Diversos ex - creyentes manifiestan que les costó mucho aceptar y dar este paso (salto, más bien), dado que las enseñanzas heredadas de papá y mamá transmiten a su vez la necesidad de sentirse protegidos y amados por seres imaginarios.

Les ha costado trabajo porque en algún momento sintieron miedo al aislamiento generado por rechazo social; sufrieron algún nivel de angustia al darse cuenta de que lo importante no está en vivir para un “más allá”, sino en vivir en el “más acá”. Pero después desarrollaron una mentalidad que cree en la vida antes de la muerte, no después de ella.

En una sociedad compleja, diversa y sumamente esotérica, no es fácil enfrentar a los demás autoafirmándose como ateo. Ese punto es sabido, conocido y sufrido. Pero ¿qué pasa después?

En el mundo virtual, es común encontrar foros y páginas en Internet dedicados cien por ciento al debate entre ateos y teístas, entre ateos y ateos y entre ateos y “Luigis” atolondrados y extremistas.

El nuevo ateo busca a otros ateos en la red para conocer más sobre el ateísmo y tal vez para quitarse de la duda sobre si los ateos comemos niños o no. Pues no, los ateos no hacemos eso; son los masones los que comen niños. Es un chiste malo. En fin.

El recién parido ateo se encuentra con un mundo también ateo sumamente complicado, donde muchos otros ateos de “abolengo”, con mucho estudio y años y años de dedicación a la biología, a la educación, a la psicología, a la sociología, a la matemática, a la física, a la química, a la antropología, a la astronomía, a la historia y a un larguísimo etcétera, no hacen más que abrumar al recién llegado.

Ya entrando en los foros, se complace al encontrar títulos de debates de alto nivel sobre una infinidad de temas. Este nuevo ateo se suma al grupo, al foro o lo que sea y empieza a trastabillar tratando de encontrar un lugar dentro de ese nuevo mundo ateo que, tristemente, muchas veces se cierne sobre él (o ella) con un sinnúmero de ataques, encontronazos, descalificaciones e imputaciones de falta de preparación, de ignorancia, de estulticia; donde muchos ateos se empeñan en “quitarle la máscara” al nuevo personaje para erguirse como jueces señalando sin temor a equivocarse que el nuevo ateo no es más que un creyente venido a menos.
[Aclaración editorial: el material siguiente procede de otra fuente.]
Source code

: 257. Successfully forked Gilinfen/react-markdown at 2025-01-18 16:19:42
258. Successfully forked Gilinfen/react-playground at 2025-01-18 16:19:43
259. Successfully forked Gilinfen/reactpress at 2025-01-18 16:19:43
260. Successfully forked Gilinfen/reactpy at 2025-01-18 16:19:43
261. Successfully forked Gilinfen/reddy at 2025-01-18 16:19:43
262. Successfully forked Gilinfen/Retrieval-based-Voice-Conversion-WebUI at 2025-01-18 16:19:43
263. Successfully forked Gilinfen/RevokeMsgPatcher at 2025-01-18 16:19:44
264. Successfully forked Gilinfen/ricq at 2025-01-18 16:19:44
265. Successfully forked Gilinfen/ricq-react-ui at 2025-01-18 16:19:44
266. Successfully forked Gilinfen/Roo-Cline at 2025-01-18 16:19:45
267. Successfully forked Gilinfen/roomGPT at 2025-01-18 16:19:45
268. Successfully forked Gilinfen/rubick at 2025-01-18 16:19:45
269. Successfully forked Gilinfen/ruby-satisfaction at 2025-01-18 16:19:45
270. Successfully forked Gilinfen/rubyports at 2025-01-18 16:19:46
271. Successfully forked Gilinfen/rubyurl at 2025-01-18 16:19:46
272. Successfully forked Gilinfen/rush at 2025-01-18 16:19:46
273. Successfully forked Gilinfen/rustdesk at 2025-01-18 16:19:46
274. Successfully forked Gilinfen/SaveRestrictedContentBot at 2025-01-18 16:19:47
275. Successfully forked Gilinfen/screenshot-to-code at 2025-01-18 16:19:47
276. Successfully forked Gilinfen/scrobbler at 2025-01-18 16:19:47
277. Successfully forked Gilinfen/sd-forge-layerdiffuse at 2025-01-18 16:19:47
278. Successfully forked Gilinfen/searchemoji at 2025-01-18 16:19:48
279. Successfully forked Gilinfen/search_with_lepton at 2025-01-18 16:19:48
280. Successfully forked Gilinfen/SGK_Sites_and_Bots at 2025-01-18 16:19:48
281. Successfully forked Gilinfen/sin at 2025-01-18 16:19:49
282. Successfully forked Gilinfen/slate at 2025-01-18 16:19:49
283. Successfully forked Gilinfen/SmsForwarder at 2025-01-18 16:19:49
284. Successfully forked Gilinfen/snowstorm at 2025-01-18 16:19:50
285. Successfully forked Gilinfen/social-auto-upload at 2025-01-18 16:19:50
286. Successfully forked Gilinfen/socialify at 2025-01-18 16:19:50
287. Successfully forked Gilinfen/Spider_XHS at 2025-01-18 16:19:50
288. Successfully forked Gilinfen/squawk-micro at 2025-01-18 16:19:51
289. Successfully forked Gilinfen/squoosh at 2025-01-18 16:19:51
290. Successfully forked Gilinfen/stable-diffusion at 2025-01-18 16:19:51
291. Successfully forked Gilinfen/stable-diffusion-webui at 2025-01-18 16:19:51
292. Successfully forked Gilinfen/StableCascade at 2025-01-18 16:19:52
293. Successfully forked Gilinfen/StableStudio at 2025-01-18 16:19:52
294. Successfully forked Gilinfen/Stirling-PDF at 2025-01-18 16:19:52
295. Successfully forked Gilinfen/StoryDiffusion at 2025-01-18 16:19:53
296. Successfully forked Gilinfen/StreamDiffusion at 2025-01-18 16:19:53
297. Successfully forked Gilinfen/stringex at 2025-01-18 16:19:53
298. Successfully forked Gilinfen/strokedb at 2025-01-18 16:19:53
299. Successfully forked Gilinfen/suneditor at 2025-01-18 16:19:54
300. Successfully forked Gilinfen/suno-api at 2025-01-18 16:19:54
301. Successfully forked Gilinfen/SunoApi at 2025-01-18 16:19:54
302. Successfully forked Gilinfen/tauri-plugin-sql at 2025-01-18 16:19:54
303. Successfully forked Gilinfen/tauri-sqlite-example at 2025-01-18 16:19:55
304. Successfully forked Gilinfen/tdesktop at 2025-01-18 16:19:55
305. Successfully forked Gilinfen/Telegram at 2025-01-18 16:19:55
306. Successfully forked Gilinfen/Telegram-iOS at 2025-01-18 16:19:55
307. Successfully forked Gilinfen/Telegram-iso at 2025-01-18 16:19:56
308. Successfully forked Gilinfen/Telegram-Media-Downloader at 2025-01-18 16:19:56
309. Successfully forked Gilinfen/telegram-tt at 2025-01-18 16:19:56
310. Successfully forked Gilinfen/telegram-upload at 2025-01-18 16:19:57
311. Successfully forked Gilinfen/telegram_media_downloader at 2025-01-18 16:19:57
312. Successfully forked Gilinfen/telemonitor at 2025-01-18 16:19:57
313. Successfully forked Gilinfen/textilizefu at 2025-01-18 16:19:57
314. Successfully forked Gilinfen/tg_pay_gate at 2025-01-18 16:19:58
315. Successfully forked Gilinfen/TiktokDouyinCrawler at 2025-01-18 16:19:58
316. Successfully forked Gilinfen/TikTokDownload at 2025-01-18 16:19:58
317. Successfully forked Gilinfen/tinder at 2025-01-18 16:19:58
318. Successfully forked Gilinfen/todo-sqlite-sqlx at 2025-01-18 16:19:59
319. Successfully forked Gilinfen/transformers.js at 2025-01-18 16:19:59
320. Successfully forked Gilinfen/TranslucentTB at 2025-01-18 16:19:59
Pelea, pelea y más pelea. “No tienes idea de lo que dices”, “no eres más que un ignorante”; “eres creyente y vienes a molestar a todos”; “demuestra con hechos que bla, bla, bla”. Y el nuevo ateo se entera por obra y gracia de sus compañeros que… realmente no sabe nada y lo que es peor: ya no tiene ganas de saber nada. Y se va sin saber nada.
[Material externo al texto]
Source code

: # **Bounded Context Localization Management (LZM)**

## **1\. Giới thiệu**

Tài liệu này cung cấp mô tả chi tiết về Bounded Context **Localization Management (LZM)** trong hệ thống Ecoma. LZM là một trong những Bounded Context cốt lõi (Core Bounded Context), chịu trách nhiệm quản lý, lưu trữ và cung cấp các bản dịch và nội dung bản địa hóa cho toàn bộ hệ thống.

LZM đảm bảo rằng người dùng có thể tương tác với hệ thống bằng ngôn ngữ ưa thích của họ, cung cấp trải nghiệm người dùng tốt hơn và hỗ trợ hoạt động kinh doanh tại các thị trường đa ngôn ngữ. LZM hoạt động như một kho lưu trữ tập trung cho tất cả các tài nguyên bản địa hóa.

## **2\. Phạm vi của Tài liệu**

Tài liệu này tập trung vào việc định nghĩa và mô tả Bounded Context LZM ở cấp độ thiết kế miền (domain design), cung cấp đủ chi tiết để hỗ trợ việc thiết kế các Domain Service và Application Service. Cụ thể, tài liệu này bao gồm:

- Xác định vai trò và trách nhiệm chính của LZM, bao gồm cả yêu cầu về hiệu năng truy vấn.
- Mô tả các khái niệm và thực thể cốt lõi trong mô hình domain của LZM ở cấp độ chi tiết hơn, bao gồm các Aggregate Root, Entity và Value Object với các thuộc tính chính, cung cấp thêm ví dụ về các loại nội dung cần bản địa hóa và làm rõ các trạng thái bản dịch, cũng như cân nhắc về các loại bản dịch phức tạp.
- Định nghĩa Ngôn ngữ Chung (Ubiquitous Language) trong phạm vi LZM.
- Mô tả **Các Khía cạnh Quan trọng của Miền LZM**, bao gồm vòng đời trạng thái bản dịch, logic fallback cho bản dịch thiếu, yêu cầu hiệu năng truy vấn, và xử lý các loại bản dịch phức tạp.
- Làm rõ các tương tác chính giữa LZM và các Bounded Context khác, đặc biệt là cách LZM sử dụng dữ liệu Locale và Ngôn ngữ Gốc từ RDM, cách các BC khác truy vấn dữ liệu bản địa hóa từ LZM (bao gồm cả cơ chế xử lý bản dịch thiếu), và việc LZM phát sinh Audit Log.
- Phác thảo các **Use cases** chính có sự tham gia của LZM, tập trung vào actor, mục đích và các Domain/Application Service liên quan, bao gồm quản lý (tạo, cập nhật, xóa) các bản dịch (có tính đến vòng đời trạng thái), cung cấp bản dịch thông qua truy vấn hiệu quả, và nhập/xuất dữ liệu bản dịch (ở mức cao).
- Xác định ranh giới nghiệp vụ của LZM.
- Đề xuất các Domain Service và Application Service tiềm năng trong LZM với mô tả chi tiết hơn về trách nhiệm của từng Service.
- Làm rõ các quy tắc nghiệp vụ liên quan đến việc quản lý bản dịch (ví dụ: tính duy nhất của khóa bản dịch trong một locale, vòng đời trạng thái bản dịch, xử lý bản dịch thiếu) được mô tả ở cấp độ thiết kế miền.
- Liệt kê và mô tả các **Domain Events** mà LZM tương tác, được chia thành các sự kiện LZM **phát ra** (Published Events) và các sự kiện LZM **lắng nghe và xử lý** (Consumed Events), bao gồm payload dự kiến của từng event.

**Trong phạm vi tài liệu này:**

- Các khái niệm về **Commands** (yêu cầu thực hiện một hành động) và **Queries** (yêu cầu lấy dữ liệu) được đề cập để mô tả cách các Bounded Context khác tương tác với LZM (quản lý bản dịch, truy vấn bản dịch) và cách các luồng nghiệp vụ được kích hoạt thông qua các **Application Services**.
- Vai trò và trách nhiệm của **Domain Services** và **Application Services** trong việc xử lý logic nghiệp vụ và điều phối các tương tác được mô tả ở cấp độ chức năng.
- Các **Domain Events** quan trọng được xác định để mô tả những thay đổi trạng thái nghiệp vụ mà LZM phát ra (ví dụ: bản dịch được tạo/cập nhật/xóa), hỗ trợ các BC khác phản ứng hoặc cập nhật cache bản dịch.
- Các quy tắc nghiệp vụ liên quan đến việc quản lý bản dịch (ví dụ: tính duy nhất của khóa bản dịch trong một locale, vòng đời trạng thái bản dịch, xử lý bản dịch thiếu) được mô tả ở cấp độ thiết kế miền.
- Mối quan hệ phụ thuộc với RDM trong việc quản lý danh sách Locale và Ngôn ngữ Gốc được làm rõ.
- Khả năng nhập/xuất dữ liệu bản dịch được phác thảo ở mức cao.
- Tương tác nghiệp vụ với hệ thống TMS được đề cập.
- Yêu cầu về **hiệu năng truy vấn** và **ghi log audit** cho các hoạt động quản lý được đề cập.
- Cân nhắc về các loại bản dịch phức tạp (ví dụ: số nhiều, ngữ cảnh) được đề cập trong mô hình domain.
¿Llegan a esa conclusión sólo porque este nuevo ateo no tiene la experiencia para defender una postura, para esgrimir razonamientos con una lógica suficientemente “calificable” para los ateos que ya tienen años y años en el campo del ateísmo? ¿No parece esto un poco injusto? Entonces ¿para qué abrir una página o foro si lo único que se va a hacer es dar una gala de los más extravagantes razonamientos científicos que pueden ser ininteligibles para un recién llegado?

Un ateo no necesariamente es astrofísico, matemático, ingeniero, sociólogo o psicólogo. Puede ser nada de eso, o puede ser todo lo anterior y en base a ello ¿para qué descalificar de entrada?

La necedad es característica del ser humano, así como también la soberbia y el egoísmo. Pero también está la solidaridad y la sabiduría. Hagamos un cambio de sintonía. Hagamos crecer a los nuevos ateos que vamos conociendo en lugar de descalificarlos y desecharlos por no cumplir con las expectativas de los que ya “saben mucho” y parece que no tienen nada qué aprender.

Debe quedar claro que el ateo siempre debe estar alerta ante los ataques de los creyentes, los fanáticos y extremistas, sean extraños, conocidos, amigos o hasta familiares, pero ¿por qué debe estar cuidándose de los demás ateos?

Sabemos muy bien que las opiniones entre los propios ateos pueden ser muy variadas y ello enriquece el debate y la existencia propia, sólo debemos detenernos a pensar por un minuto que el nuevo ateo desconoce esa diversidad y es nuestro deber transmitirle esa riqueza para lograr que más ateos se comprometan con el quehacer científico e ideológico.

Si vamos a invertir tiempo buscando en “YouTube” (o donde sea) los videos, documentales o chistes más bellos, sabios, pacíficos y persuasivos del ateísmo, hagamos de eso una mimesis.